Don't mistake this short-term rally
as a sign of recovery. On the contrary, a US strike in Syria could see a flight of capital to safer markets and see Indian stock prices fall sharply. There have been reports that the US has asked some its embassies in West Asia to evacuate staff and this may not be taken well by the markets when they open on Tuesday (The markets are closed on Monday on account of Ganesh Chaturthi).
The uncertainty regarding deficits in India, rising inflation, high crude oil prices, and a crucial US Fed meeting to decide on tapering of an easy money policy called 'quantitative easing' will continue to put strain on the Indian market.
In fact, even before Rajan took charge as the
new governor of RBI the market had started to bounce back.
The BSE Sensex turned from a low of 17,449 on August 28, has gained 10 per cent or 1,821 points to close on Friday at 19,270. But prior to this rise, the BSE Sensex has witnessed a sharp fall of 14 per cent on poor domestic fundamentals like weak rupee, rising oil prices and poor GDP growth in just one month. From a high of 20,351 on July 23, the Sensex fell by 2,902 points to 17,968 on August 27.
To be sure, the inaugural speech of the new governor has certainly
impressed market participants. They hope that he will take positive steps to stabilize the Indian rupee, and help bring growth on track. A clearer picture may emerge on September 20 when Rajan presents his first monetary policy.
The rise in the market is also on the expectation that the government will increase diesel prices by Rs 2-3 per litre in the next few days.
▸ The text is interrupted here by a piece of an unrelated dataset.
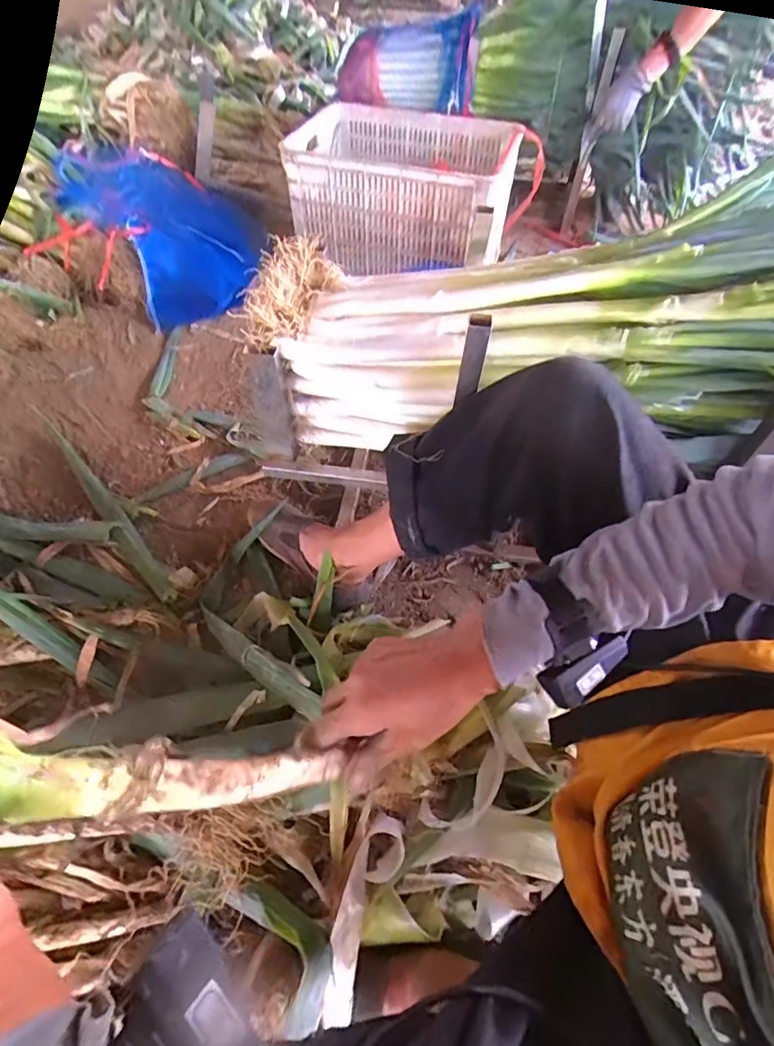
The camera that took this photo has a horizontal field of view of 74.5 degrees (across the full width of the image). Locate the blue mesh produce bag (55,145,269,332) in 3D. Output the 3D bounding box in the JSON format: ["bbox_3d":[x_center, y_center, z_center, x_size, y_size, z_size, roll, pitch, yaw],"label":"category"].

Says Gautam Chhaochharia, Executive Director, Head of India Research at UBS, "India is a reasonable story, but one can't get carried away. It is not a runaway market. Today, the mood has changed. Majority of clients are holding back their investment." Adds Vibhav Kapoor, Group Chief Investment Officer at IL&FS, "Until we see a clarity we would prefer to sit on the fence as today the risk of losing is much more than gaining in the market."
The pessimism in the market may be a good time to pick up stocks but in the immediate short-term it would be better to wait for the outcome of the US Fed meeting on September 18 and the RBI policy on September 20.
For those who need much more clarity on the markets, there is no harm in waiting till the general elections are over in 2014. We will know if there is a chance of a strong coalition government taking charge of the battered economy.